Amantea: rifiuti tossici, la Procura ordina nuovi scavi sul fiume Oliva


E ci risiamo: alcune squadre speciali dei Vigili del Fuoco sono al lavoro, da alcuni giorni, nell’alveo del fiume Oliva, ad Amantea. I Vigili del Fuoco, dotati di ruspe e scavatrici, stanno perforando il terreno, su disposizione della Procura della Repubblica di Paola.
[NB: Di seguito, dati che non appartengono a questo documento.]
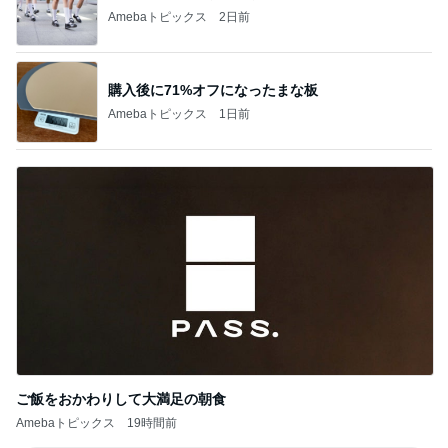
Amebaトピックス
2日前
購入後に71%オフになったまな板
Amebaトピックス
1日前
ご飯をおかわりして大満足の朝食
Amebaトピックス
19時間前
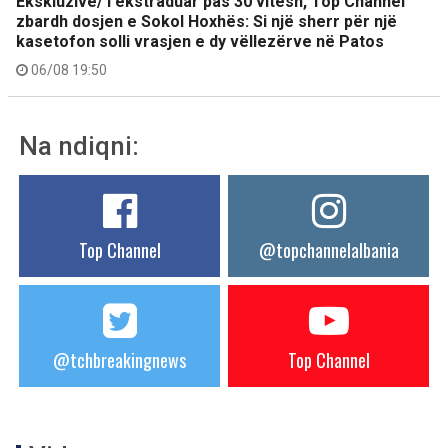
Ekskluzive/ I ekstraduar pas 30 vitesh, Top Channel
zbardh dosjen e Sokol Hoxhës: Si një sherr për një
kasetofon solli vrasjen e dy vëllezërve në Patos
06/08 19:50
Na ndiqni:
Top Channel
@topchannelalbania
@tchbreakingnews
Top Channel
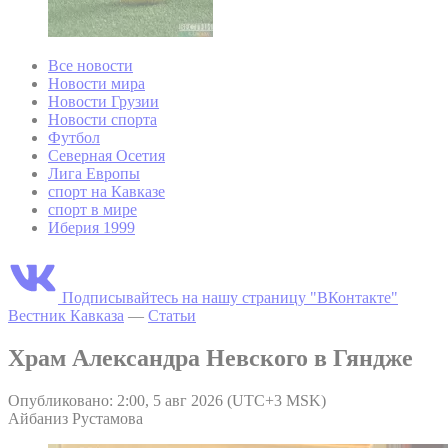
Все новости
Новости мира
Новости Грузии
Новости спорта
Футбол
Северная Осетия
Лига Европы
спорт на Кавказе
спорт в мире
Иберия 1999
Подписывайтесь на нашу страницу "ВКонтакте"
Вестник Кавказа
—
Статьи
Храм Александра Невского в Гяндже
Опубликовано: 2:00, 5 авг 2026 (UTC+3 MSK)
Айбаниз Рустамова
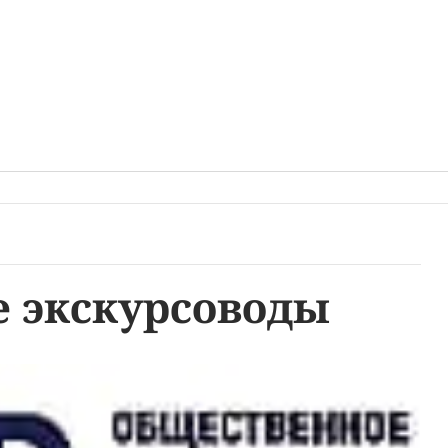
 экскурсоводы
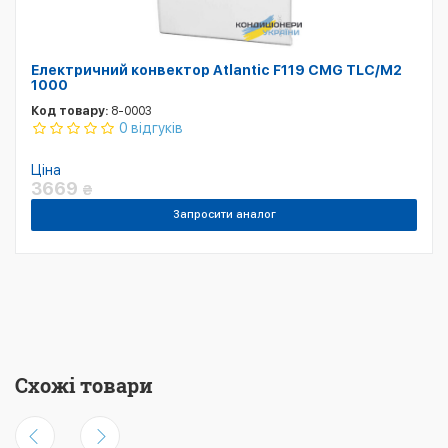
Електричний конвектор Atlantic F119 CMG TLC/M2
1000
Код товару:
8-0003
0 відгуків
Ціна
3669
₴
Запросити аналог
Схожі товари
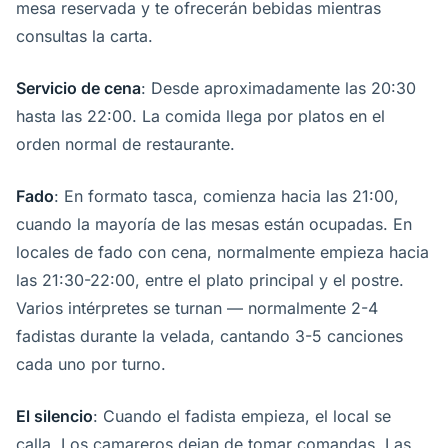
mesa reservada y te ofrecerán bebidas mientras
consultas la carta.
Servicio de cena
: Desde aproximadamente las 20:30
hasta las 22:00. La comida llega por platos en el
orden normal de restaurante.
Fado
: En formato tasca, comienza hacia las 21:00,
cuando la mayoría de las mesas están ocupadas. En
locales de fado con cena, normalmente empieza hacia
las 21:30-22:00, entre el plato principal y el postre.
Varios intérpretes se turnan — normalmente 2-4
fadistas durante la velada, cantando 3-5 canciones
cada uno por turno.
El silencio
: Cuando el fadista empieza, el local se
calla. Los camareros dejan de tomar comandas. Las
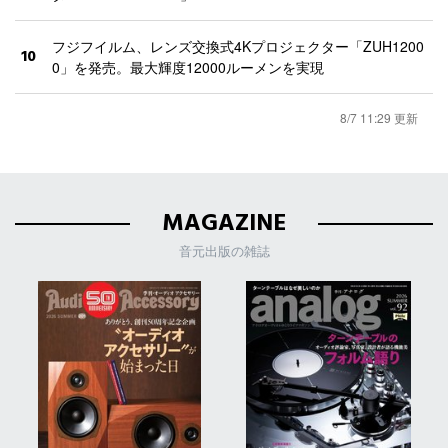
フジフイルム、レンズ交換式4Kプロジェクター「ZUH1200
10
0」を発売。最大輝度12000ルーメンを実現
8/7 11:29 更新
MAGAZINE
音元出版の雑誌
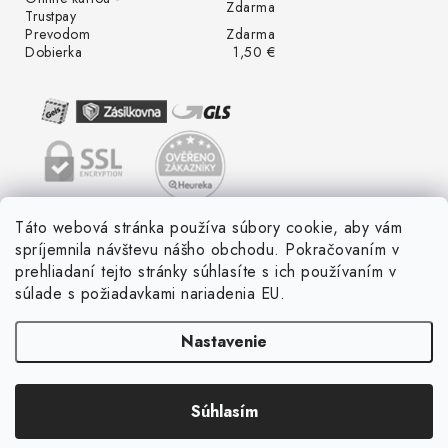
Zdarma
Trustpay
Prevodom
Zdarma
Dobierka
1,50 €
Táto webová stránka používa súbory cookie, aby vám
spríjemnila návštevu nášho obchodu. Pokračovaním v
prehliadaní tejto stránky súhlasíte s ich používaním v
súlade s požiadavkami nariadenia EU.
Nastavenie
Súhlasím
Copyright 2026
LED ME GROW
. Všetky práva vyhradené.
Vytvoril Shoptet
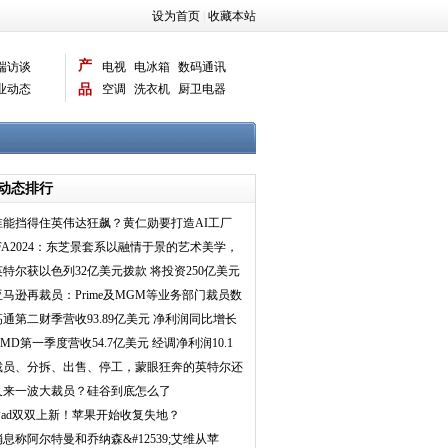
设为首页
|
收藏本站
产
端访谈
电视
电冰箱
数码通讯
业动态
品
空调
洗衣机
厨卫电器
智能新品
电脑相机
动态排行
谁能挡得住英伟达狂飙？黄仁勋要打造AI工厂
IFA2024：东芝景套系以融情于景的艺术美学，
营造艺术生活新
英特尔获以色列32亿美元拨款 将投资250亿美元
在该国建芯片
亚马逊再裁员：Prime及MGM等业务部门裁员数
百人
高通第二财季营收93.89亿美元 净利润同比增长
7%
AMD第一季度营收54.7亿美元 经调净利润10.1
亿美元
裁员、分拆、出售、停工，蒙眼狂奔的英特尔还
没见到曙光
又来一波大裁员？硅谷到底怎么了
iPad双双上新！苹果开始收复失地？
消息称阿尔特曼和乔纳森&#12539;艾维从苹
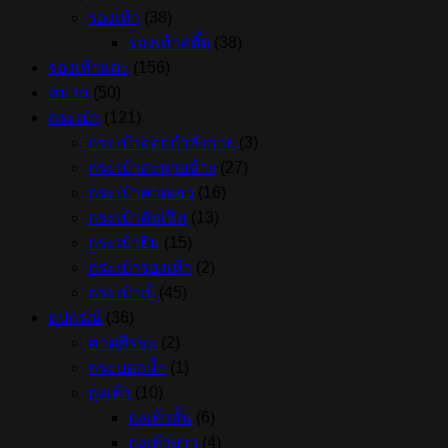
รองเท้า
(38)
รองเท้าสตั๊ด
(38)
รองเท้าแตะ
(156)
หมวก
(50)
กระเป๋า
(121)
กระเป๋าออกกำลังกาย
(3)
กระเป๋าสะพายข้าง
(27)
กระเป๋าคาดเอว
(16)
กระเป๋าดัฟเฟิล
(13)
กระเป๋ายิม
(15)
กระเป๋ารองเท้า
(2)
กระเป๋าเป้
(45)
อุปกรณ์
(36)
คาดศีรษะ
(2)
กระบอกน้ำ
(1)
ถุงเท้า
(10)
ถุงเท้าสั้น
(6)
ถุงเท้ายาว
(4)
La ricerca è indirizzata a rilevare eventuali presenze di materiali pericolosi nascosti, “sulla base di alcune risultanze di un nuovo procedimento in corso”, come dichiarato dal Procuratore di Paola, Bruno Giordano. Si sospetta un interramento di rifiuti smaltiti illecitamente e che sarebbero stati coperti da un lastrone di cemento. Nell’area già in passato sono state effettuate ricerche di questo tipo, che portarono a scoprire notevoli concentrazioni di metalli pesanti. Si ipotizzò anche che nell’alveo del fiume fossero stati stipati alcuni fusti con materiale tossico, che si sospettava potessero provenire dal carico della nave Jolly Rosso, arenatasi nel dicembre del 1990 su di una spiaggia che si trova a soli due chilometri dal luogo degli scavi adesso in svolgimento. Sulla vicenda esistono numerosi appelli alla Regione Calabria perchè si predisponga un piano di interventi finalizzato alla bonifica di tutta la vallata, nella quale si sono riscontrate alte percentuali di malattie tumorali tra gli abitanti.